Tuesday, October 24, 2017

Introduction to Hemolytic-Uremic Syndrome.



Hemolytic-uremic syndrome (HUS), first described in 1955, is a heterogeneous syndrome characterized by a triad of microangiopathic hemolytic anemia, acute renal failure, and thrombocytopenia. Initially thought to be a sporadic process, it is now recognized as the most common cause of acute renal failure in children.

Pathogenesis:
In D+ HUS (post diarrheal hemolytic uremic syndrome), with Shiga toxin-producing E. coli O157:H7 infection, the toxin binds, invades, and causes destruction of colonic epithelial cells, resulting in bloody diarrhea. Presumably because of the inflamed colon allowing transmural absorption, the toxin then enters the blood circulation. There the toxin binds to a glycolipid receptor known as globotriaosylceramide (Gb3), which results in endocytosis of the toxin usually within renal glomerular endothelial cells, and at times, other target organs. The expression of Gb3 receptors appears to be higher in infants and young children, which may in part explain the age-related propensity for developing HUS. Older children and adults have lower numbers of these receptors but may develop HUS whenever the combined effect of lipopolysaccharide and cytokines upregulate the expression of these Gb3 receptors.

Clinical Features:

With STEC (Shiga toxin producing E coli) infection, the incubation period is typically 3 to 4 days after exposure (range, 1 to 14 days).

Initial signs of symptomatic infection are vomiting, diarrhea, and significant abdominal pain. The diarrhea is often watery like typical viral gastroenteritis for the first 1 to 3 days; then, in most cases (80%), it becomes bloody. Patients are often afebrile. Only 30% have fever and it tends to be low-grade in contrast to that seen with most bacterial enterocolitis. The hemorrhagic colitis resolves completely without any sequelae in most (90-95%) cases. Infection can also be asymptomatic.

When it occurs, the triad of HUS typically follows the onset of diarrhea in 5 to 7 days (range, 1 to 14 days), often just as the colitis is resolving. This time lag may provide an opportunity for potential interventions to prevent renal failure.
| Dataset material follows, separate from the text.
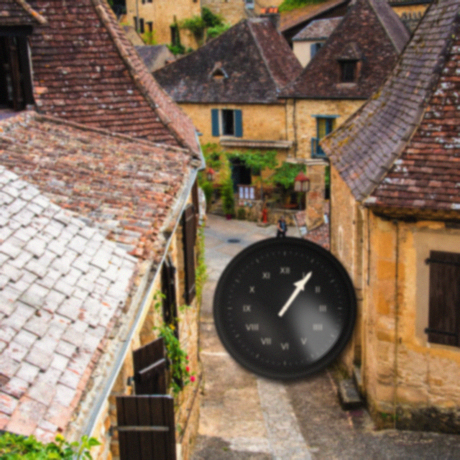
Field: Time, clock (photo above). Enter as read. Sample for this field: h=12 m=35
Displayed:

Lethargy, irritability, renewed vomiting, pallor, edema, hypertension, and decreased urine output are common. Hypertension occurs about 75% of the time. Renal involvement can be mild with only some microscopic hematuria and proteinuria with normal urine output, or may extend to irreversible renal failure with widespread cortical necrosis. Notably, the presence of diarrhea may mask oliguria. Oliguria occurs in many cases (about 60%) lasting typically about 1 week, with frank anuria (40%) lasting a few days.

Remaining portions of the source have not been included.